* _Aim of the exercise_
Please determine how many lines of the material include the word "Snape", and respond with nothing but that number.

* _Materials provided_
□ □ □ □

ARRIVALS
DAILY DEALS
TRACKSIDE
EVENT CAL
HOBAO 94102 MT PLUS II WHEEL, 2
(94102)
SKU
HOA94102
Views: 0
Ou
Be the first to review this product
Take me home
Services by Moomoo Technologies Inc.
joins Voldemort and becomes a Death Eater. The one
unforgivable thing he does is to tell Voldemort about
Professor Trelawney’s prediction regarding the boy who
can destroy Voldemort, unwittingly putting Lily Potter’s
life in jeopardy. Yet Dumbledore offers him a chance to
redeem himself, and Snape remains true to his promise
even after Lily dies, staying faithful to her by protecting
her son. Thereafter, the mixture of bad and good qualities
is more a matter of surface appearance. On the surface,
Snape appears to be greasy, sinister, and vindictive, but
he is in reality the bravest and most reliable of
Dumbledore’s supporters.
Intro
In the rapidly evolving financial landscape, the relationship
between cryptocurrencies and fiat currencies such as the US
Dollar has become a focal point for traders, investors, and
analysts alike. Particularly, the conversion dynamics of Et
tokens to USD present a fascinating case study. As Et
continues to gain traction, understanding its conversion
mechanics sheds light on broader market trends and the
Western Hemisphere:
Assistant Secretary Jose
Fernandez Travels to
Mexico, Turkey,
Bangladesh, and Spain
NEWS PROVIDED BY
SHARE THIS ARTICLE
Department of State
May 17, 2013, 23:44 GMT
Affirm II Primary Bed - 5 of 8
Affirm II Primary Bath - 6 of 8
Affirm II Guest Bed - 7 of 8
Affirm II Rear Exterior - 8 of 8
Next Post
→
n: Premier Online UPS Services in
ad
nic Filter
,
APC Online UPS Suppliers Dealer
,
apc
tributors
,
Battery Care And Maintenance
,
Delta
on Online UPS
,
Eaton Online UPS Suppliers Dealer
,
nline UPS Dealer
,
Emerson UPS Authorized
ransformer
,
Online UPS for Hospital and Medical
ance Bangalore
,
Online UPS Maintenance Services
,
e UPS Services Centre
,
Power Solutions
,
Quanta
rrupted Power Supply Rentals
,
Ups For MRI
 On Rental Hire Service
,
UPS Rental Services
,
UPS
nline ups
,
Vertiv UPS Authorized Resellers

□ □ □ □

* _Written response_
2